Before using Andalan, it is suggested to carry out breast and pelvic organ examination including a Pap smear.
The administration of Andalan should be done carefully for patients with epilepsy, migraines, asthma, cardiac or renal dysfunction because progesterone may cause fluid retention.
In case of breakthrough bleeding, organic causes should be considered and a diagnostic examination should be carried out. It is not suggested to use estrogen as a routine or as a long term additional treatment to control excessive or prolonged bleeding. If prolonged bleeding is experienced and causes discomfort to the user, another contraceptive should be considered.
Be aware of patients with mental depression history; the treatment must be discontinued if the depression recurs to a serious degree.

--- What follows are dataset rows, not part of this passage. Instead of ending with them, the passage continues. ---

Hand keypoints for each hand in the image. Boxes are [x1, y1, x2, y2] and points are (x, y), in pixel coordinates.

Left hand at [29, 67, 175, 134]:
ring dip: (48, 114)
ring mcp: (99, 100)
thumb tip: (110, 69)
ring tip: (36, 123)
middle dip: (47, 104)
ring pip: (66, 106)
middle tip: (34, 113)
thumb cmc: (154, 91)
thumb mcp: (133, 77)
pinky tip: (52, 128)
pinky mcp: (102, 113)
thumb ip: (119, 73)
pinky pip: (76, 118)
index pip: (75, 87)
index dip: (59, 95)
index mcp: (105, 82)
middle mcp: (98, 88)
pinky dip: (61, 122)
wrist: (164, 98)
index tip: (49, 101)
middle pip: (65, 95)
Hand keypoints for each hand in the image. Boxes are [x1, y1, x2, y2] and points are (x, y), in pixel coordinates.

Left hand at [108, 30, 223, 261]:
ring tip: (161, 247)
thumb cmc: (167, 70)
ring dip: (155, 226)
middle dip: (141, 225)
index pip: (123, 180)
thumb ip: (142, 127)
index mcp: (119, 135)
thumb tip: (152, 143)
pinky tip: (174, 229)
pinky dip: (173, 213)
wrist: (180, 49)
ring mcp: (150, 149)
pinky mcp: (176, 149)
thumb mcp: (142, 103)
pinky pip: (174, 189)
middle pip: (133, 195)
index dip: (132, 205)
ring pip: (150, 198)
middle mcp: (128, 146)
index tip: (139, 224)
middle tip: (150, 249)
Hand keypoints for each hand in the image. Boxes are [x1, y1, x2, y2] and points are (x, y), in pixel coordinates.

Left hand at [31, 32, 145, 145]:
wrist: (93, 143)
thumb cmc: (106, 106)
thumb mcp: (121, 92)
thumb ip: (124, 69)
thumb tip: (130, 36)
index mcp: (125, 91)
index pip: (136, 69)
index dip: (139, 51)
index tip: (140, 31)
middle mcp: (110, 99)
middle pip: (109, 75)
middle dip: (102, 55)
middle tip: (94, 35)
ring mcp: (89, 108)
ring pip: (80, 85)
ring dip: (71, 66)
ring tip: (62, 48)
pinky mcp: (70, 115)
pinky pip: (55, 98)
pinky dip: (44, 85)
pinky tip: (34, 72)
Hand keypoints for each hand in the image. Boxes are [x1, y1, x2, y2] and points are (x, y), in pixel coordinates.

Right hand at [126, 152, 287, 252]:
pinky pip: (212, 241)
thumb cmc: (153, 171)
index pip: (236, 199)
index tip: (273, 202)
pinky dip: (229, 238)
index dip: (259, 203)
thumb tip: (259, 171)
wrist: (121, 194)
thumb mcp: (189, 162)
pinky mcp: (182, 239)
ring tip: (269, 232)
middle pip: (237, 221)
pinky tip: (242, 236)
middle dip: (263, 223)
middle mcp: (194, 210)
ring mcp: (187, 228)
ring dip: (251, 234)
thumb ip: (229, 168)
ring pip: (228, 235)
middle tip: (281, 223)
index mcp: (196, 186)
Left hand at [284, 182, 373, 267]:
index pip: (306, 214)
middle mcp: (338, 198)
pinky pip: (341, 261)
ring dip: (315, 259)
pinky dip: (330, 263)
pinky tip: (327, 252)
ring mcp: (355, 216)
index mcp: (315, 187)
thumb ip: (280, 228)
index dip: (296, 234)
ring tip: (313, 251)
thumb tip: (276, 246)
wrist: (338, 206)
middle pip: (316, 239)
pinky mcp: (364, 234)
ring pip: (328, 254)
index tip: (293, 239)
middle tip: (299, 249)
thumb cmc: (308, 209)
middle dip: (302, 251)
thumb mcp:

A decrease of glucose tolerance test is seen in some acceptors using progestogen. The mechanism of this decrease is still unclear. For that reason, diabetic patients should be observed carefully during progestogen treatment.
Body weight may increase with the usage of Andalan.
The following laboratory tests may be affected by the use of Andalan: Plasma gonadotropin level; Plasma progesterone level; Urinary pregnanediol level; Plasma estrogen level (in the female); Plasma Cortisol level; Glucose tolerance test.
The usage of Andalan may mask the onset of the climacteric symptom.
Certain endocrine test and liver function tests may be affected by using Andalan. If such tests prove to be abnormal in patients using Andalan, it is recommended to repeat the tests after the treatment is stopped for 4-6 months.
Due to the prolonged effect and the resulting difficulty to predict the time of withdrawal bleeding following injection, Andalan is not recommended for treatment of secondary amenorrhea or dysfunctional uterine bleeding.
Pathologist should be informed that the patient have been treated with progestogen when relevant specimens are submitted.